The parameters of strategic default have been argued by some people. When is a person classified as purposely not paying his debt? In a strategic default setting, the borrower pays his other obligations, such as credit cards and car loans, but neglects payment on his property loan. But it is debatable if the non-payment is intentional or he just does not have enough money to cover all the payments due and he chooses instead to pay the loans that best serve his purpose. In any case, it is only normal not to want to pay for a submerged equity, where the loan has exceeded the value of the house.

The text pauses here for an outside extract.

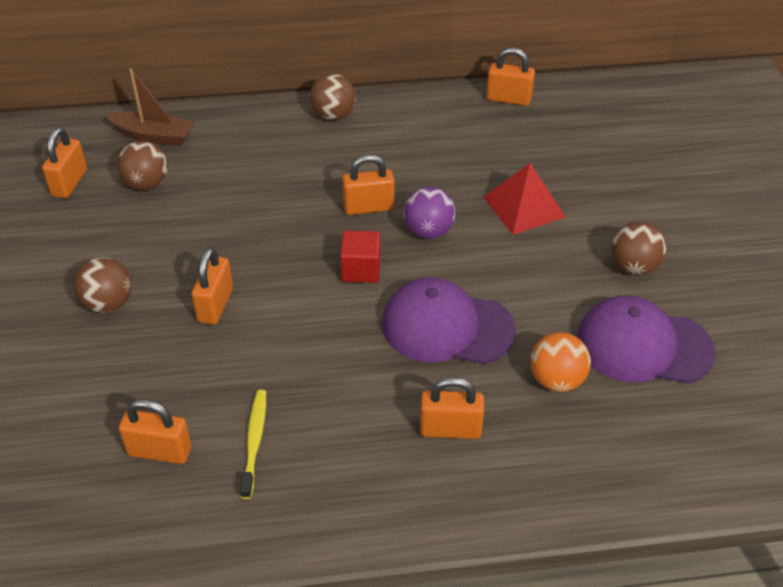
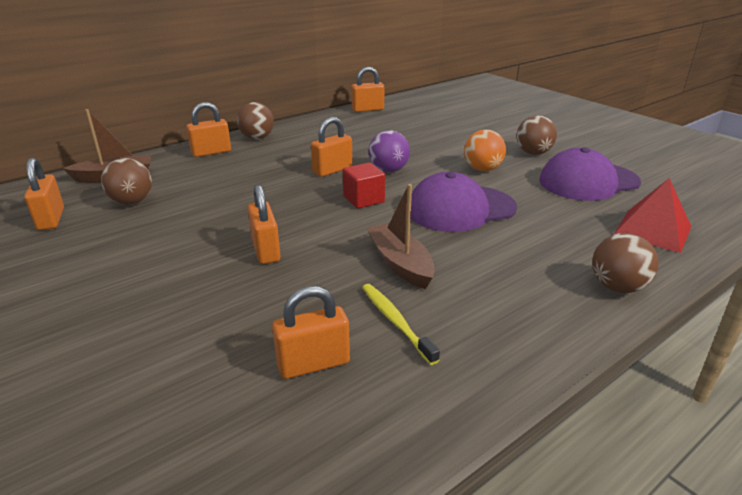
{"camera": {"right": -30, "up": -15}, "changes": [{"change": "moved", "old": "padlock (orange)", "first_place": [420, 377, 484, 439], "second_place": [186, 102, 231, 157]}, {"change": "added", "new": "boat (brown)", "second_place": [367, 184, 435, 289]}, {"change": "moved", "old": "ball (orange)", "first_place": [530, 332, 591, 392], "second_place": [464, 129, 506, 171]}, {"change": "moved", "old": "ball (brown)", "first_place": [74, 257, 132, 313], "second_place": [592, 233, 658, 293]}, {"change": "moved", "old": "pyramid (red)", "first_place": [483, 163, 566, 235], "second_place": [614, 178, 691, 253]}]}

Strategic Default in Short Sales
As borrowers have become more aware of the idea of strategic default, we are seeing it more and more in the field of short sales. Though it is commonly said that borrowers do not HAVE to be in default to qualify for a short sale, most banks will not seriously consider a file until the borrower is late on payments. After all, if the lender is still receiving their money each month, why should they have any reason to believe the borrower is struggling? It’s looked at like this: Some borrowers are pending their last dime just to make another month’s mortgage payment on a home they are already “upside down” on. Why spend all of their money when they know they’ll end up resulting to a short sale or foreclosure eventually once all of there funds run out? It’s basically delaying the inevitable. However, many borrowers find strategic default immoral and believe that since they signed a contract stating they would pay the bank back a certain amount, it is now their duty to continue paying until it simply becomes impossible. In the end, government must collaborate with the concerned agencies and financial institutions to find ways to protect the homeowner and resolve this threat to the economy. The amendment of policies on loans and mortgages may yet put a stop to the rising trend of strategic mortgage default.